Stored data:

------------------------------------------------------------

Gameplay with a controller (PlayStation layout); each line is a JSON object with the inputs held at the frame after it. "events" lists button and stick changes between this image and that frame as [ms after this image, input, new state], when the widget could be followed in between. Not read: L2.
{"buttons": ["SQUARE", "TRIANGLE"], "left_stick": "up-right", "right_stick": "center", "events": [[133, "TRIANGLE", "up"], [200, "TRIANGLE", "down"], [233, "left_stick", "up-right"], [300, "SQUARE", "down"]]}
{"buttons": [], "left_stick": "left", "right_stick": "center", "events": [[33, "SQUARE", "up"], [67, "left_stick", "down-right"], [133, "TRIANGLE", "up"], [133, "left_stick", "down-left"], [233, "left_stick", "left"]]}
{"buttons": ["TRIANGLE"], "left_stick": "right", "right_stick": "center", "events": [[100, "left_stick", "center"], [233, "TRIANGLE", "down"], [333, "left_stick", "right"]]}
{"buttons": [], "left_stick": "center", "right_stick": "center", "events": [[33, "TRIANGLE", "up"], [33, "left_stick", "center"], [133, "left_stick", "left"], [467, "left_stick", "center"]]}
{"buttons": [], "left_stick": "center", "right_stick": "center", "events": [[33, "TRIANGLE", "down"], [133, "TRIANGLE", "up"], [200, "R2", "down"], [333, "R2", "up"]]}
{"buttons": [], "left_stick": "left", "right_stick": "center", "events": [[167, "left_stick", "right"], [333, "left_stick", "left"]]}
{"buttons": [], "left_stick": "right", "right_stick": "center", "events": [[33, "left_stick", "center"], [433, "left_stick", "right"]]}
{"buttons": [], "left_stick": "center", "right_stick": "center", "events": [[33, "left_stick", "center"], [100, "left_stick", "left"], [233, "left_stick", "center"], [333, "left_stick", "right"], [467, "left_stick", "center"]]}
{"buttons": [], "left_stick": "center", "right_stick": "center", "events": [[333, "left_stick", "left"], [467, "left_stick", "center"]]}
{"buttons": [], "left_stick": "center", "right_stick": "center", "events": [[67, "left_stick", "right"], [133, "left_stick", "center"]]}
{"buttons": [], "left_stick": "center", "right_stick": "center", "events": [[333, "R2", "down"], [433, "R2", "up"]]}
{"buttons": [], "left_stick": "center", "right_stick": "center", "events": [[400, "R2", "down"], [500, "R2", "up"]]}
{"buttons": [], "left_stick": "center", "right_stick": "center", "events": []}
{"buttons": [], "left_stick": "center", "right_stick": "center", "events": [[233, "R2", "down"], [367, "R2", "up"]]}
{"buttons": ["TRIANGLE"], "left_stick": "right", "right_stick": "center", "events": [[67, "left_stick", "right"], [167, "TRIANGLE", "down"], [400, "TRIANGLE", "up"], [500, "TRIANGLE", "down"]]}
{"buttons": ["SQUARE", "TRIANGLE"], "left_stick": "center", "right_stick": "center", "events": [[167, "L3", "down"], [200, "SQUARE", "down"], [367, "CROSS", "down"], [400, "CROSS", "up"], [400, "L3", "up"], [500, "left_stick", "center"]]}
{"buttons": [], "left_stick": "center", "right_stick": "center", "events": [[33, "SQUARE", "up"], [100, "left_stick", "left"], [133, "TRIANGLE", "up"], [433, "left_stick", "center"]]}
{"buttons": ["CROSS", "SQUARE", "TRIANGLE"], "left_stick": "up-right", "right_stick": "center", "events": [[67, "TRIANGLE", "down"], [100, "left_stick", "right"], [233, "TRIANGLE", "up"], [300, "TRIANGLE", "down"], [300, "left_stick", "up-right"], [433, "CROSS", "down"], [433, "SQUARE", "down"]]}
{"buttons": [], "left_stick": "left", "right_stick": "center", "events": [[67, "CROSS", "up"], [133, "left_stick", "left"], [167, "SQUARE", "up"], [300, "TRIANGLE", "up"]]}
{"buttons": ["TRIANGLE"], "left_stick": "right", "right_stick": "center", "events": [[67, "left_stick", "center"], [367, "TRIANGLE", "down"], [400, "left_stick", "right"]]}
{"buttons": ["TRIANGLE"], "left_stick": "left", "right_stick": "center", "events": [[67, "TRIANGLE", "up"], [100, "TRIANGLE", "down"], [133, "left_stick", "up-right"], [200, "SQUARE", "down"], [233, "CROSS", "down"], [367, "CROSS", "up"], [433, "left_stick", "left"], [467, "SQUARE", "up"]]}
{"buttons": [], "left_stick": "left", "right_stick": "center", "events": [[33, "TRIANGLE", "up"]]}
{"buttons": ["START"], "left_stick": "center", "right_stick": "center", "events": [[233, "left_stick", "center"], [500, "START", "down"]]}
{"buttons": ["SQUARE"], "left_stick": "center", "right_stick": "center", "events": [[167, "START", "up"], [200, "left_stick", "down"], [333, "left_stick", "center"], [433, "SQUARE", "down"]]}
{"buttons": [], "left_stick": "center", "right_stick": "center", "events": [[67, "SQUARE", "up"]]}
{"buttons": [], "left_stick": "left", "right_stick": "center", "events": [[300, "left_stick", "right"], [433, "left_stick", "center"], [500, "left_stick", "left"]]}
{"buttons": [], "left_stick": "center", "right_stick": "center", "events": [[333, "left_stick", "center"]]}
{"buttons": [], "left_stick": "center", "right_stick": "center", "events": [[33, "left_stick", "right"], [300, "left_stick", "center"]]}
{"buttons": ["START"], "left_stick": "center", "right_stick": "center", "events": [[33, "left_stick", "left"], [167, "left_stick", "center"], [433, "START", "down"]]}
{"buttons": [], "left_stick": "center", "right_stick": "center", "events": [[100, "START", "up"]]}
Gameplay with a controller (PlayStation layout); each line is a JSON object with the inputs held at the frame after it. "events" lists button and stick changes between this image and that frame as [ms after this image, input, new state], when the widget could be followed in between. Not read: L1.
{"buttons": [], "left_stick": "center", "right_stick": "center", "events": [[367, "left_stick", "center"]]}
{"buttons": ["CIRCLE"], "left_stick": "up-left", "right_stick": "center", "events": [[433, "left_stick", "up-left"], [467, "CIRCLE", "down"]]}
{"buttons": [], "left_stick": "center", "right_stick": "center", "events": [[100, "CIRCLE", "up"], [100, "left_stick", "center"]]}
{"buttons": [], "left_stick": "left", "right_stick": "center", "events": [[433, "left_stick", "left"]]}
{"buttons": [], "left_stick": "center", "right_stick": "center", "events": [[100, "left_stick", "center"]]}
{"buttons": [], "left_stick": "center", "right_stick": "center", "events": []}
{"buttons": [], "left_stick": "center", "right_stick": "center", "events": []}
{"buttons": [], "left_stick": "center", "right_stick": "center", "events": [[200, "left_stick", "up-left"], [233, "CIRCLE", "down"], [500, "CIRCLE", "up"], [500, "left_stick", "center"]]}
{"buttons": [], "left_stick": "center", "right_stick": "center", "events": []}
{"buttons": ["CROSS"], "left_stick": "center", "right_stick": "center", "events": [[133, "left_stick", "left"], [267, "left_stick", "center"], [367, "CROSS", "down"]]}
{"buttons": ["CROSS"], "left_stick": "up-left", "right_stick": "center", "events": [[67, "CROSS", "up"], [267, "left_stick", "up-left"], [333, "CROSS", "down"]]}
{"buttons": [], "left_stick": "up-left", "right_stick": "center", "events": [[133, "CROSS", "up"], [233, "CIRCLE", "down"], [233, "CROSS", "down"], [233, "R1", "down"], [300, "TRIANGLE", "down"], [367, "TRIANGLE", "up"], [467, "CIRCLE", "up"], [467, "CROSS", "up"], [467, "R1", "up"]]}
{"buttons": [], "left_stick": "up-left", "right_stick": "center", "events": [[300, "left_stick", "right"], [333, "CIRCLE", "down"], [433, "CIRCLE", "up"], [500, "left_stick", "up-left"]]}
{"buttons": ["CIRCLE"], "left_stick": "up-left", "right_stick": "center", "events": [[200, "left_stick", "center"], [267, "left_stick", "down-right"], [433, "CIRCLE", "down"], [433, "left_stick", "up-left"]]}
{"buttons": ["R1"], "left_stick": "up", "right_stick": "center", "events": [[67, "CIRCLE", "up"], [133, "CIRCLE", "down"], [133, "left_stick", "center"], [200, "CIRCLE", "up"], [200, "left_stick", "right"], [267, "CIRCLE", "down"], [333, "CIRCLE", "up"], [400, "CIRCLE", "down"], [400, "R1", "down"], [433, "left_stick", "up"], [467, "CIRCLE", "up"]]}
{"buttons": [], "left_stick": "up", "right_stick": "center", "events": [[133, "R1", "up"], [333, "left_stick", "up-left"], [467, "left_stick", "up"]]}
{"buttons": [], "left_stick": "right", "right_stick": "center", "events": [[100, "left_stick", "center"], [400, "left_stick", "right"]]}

------------------------------------------------------------

WORK REQUEST:
How many lines in the data above hold the word "after"? Answer with the number alone.

EXPECTED ANSWER:
2